Enable Duo in ADFS Authentication Methods

$current = (Get-AdfsGlobalAuthenticationPolicy).AdditionalAuthenticationProvider
Set-AdfsGlobalAuthenticationPolicy -AdditionalAuthenticationProvider ($current + 'DuoAdfsAdapter')

The provider's PowerShell Name is DuoAdfsAdapter (no spaces), even though the GUI label reads "Duo Authentication for AD FS". Using the GUI label in Set-AdfsGlobalAuthenticationPolicy returns PS0208: Authentication provider name '...' does not correspond to a valid authentication provider.

MFA Policy

To require MFA for all logins (intranet and extranet):

Set-AdfsAdditionalAuthenticationRule `
  -AdditionalAuthenticationRules '=> issue(Type = "http://schemas.microsoft.com/ws/2008/06/identity/claims/authenticationmethod", Value = "http://schemas.microsoft.com/claims/multipleauthn");'

To require MFA only for external access (through WAP), leaving direct intranet sessions unchallenged:

Set-AdfsAdditionalAuthenticationRule `
  -AdditionalAuthenticationRules 'c:[Type == "http://schemas.microsoft.com/2012/01/requestcontext/claims/x-ms-proxy"] => issue(Type = "http://schemas.microsoft.com/ws/2008/06/identity/claims/authenticationmethod", Value = "http://schemas.microsoft.com/claims/multipleauthn");'

For more granular policies (specific groups, specific relying parties), see the Microsoft AD FS MFA documentation and the Duo AD FS Advanced Configuration Guide.

Test the MFA Flow

Temporarily enable the IdP-initiated sign-on page for testing:

Set-AdfsProperties -EnableIdPInitiatedSignOnPage $true

From an external machine, browse to https://<ADFS_FQDN>/adfs/ls/idpinitiatedsignon. Sign in with an AD account and confirm the Duo prompt appears and completes.
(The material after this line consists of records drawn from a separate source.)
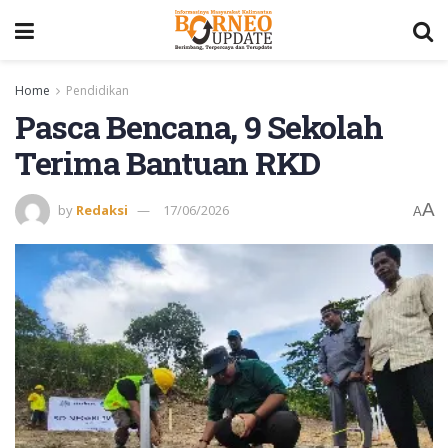
Home
Pendidikan
Pasca Bencana, 9 Sekolah
Terima Bantuan RKD
A
by
Redaksi
17/06/2026
A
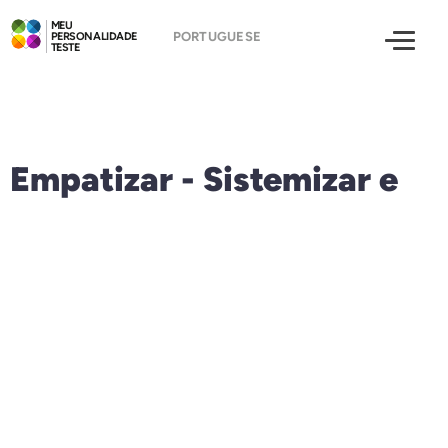
MEU
PERSONALIDADE
TESTE
Empatizar - Sistemizar e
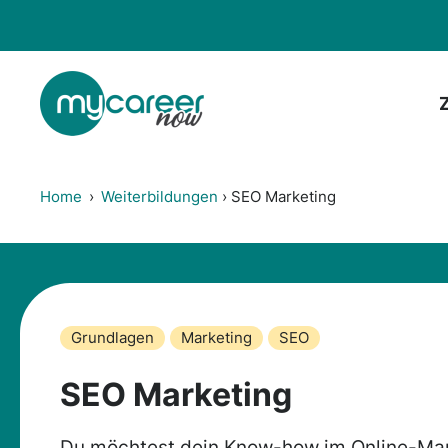
Zum
Inhalt
springen
Home
›
Weiterbildungen
›
SEO Marketing
Grundlagen
Marketing
SEO
SEO Marketing
Du möchtest dein Know-how im Online-Mar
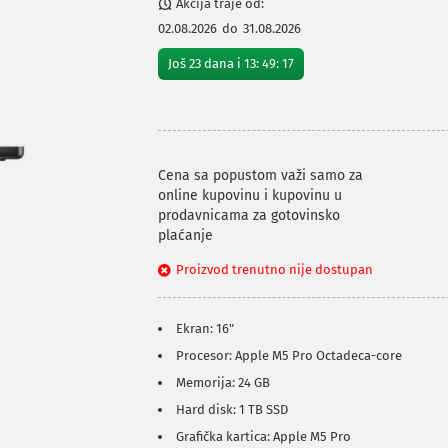
Akcija traje od:
02.08.2026
do
31.08.2026
Još
23
dana i
13
:
49
:
16
Cena sa popustom važi samo za
online kupovinu i kupovinu u
prodavnicama za gotovinsko
plaćanje
Proizvod trenutno nije dostupan
Ekran: 16"
Procesor: Apple M5 Pro Octadeca-core
Memorija: 24 GB
Hard disk: 1 TB SSD
Grafička kartica: Apple M5 Pro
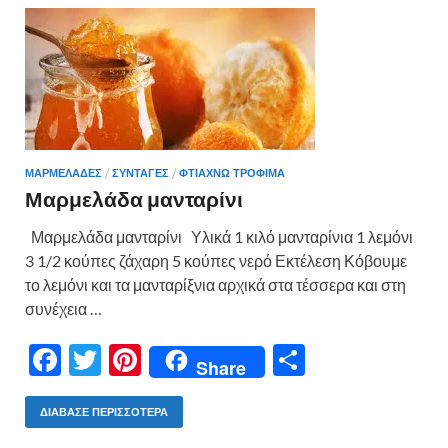
o
t
σ
o
τε
k
ίτ
ε
ΜΑΡΜΕΛΆΔΕΣ
/
ΣΥΝΤΑΓΕΣ
/
ΦΤΙΑΧΝΩ ΤΡΟΦΙΜΑ
Μαρμελάδα μανταρίνι
Μαρμελάδα μανταρίνι Υλικά 1 κιλό μανταρίνια 1 λεμόνι
3 1/2 κούπες ζάχαρη 5 κούπες νερό Εκτέλεση Κόβουμε
το λεμόνι και τα μανταρίξνια αρχικά στα τέσσερα και στη
συνέχεια …
F
T
Pi
Μ
Share
ac
w
nt
οι
e
itt
er
ρ
ΔΙΆΒΑΣΕ ΠΕΡΙΣΣΌΤΕΡΑ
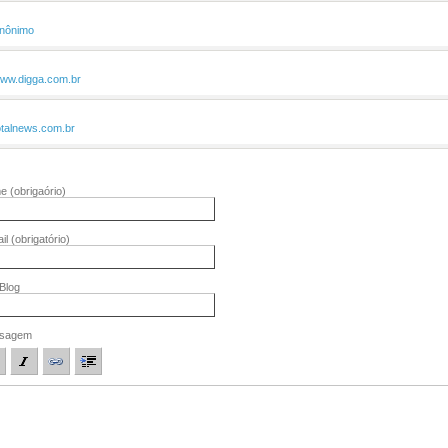
nônimo
ww.digga.com.br
otalnews.com.br
me
(obrigaório)
il
(obrigatório)
/Blog
sagem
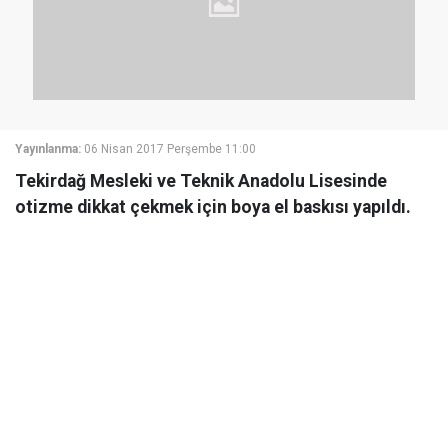
Yayınlanma:
06 Nisan 2017 Perşembe 11:00
Tekirdağ Mesleki ve Teknik Anadolu Lisesinde
otizme dikkat çekmek için boya el baskısı yapıldı.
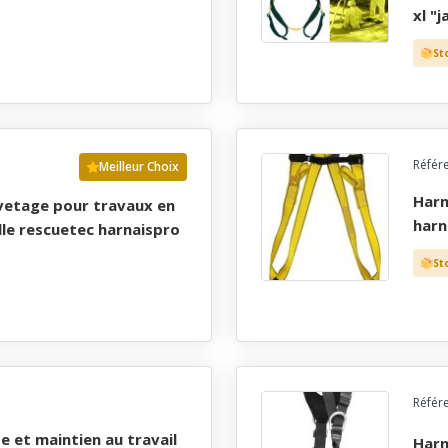
xl "j
St
Référ
Meilleur Choix
harnais de securite antichute grande taille empire
harn
lle rescuetec harnaispro
St
Référ
harnais de securite antichute, ascension et maintien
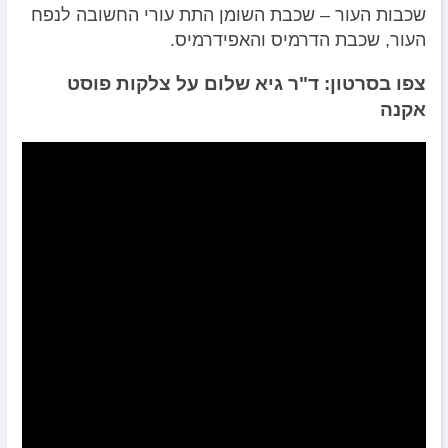
שכבות העור – שכבת השומן התת עורי החשובה לנפח
העור, שכבת הדרמיס והאפידרמיס.
צפו בסרטון: ד"ר גיא שלום על צלקות פוסט
אקנה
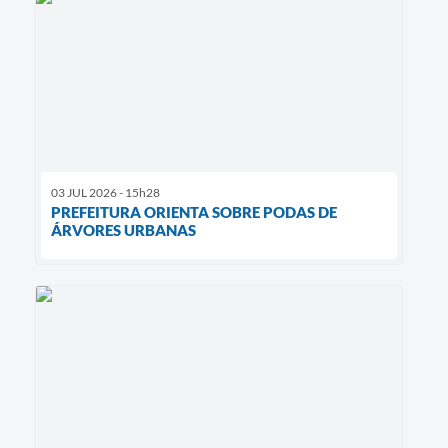
03 JUL 2026 - 15h28
PREFEITURA ORIENTA SOBRE PODAS DE
ÁRVORES URBANAS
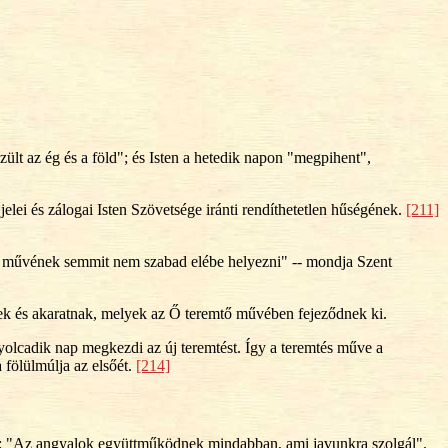
ült az ég és a föld"; és Isten a hetedik napon "megpihent",
elei és zálogai Isten Szövetsége iránti rendíthetetlen hűségének.
[211]
 művének semmit nem szabad elébe helyezni" -- mondja Szent
nek és akaratnak, melyek az Ő teremtő művében fejeződnek ki.
yolcadik nap megkezdi az új teremtést. Így a teremtés műve a
 fölülmúlja az elsőét.
[214]
eit: "Az angyalok együttműködnek mindabban, ami javunkra szolgál".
Disable the page again when done. The IdP-initiated sign-on endpoint is a known phishing and credential-harvesting surface in production:

Set-AdfsProperties -EnableIdPInitiatedSignOnPage $false

Troubleshooting: Duo

  • "Access denied: Your Duo account doesn't have access to this application": In the Duo Admin Panel, open the Microsoft ADFS application and set User access to "Enable for all users" or add the relevant Duo groups.
  • User lands back at the relying party with no token after sign-in: The user was not pre-enrolled in Duo and was sent to /v4/enroll, which exits the OIDC flow without completing MFA. Pre-create the user in Duo Admin Panel > Users with a username matching the AD samAccountName.
  • Adapter fails to contact Duo: Confirm outbound TCP 443 from ADFS to *.duosecurity.com.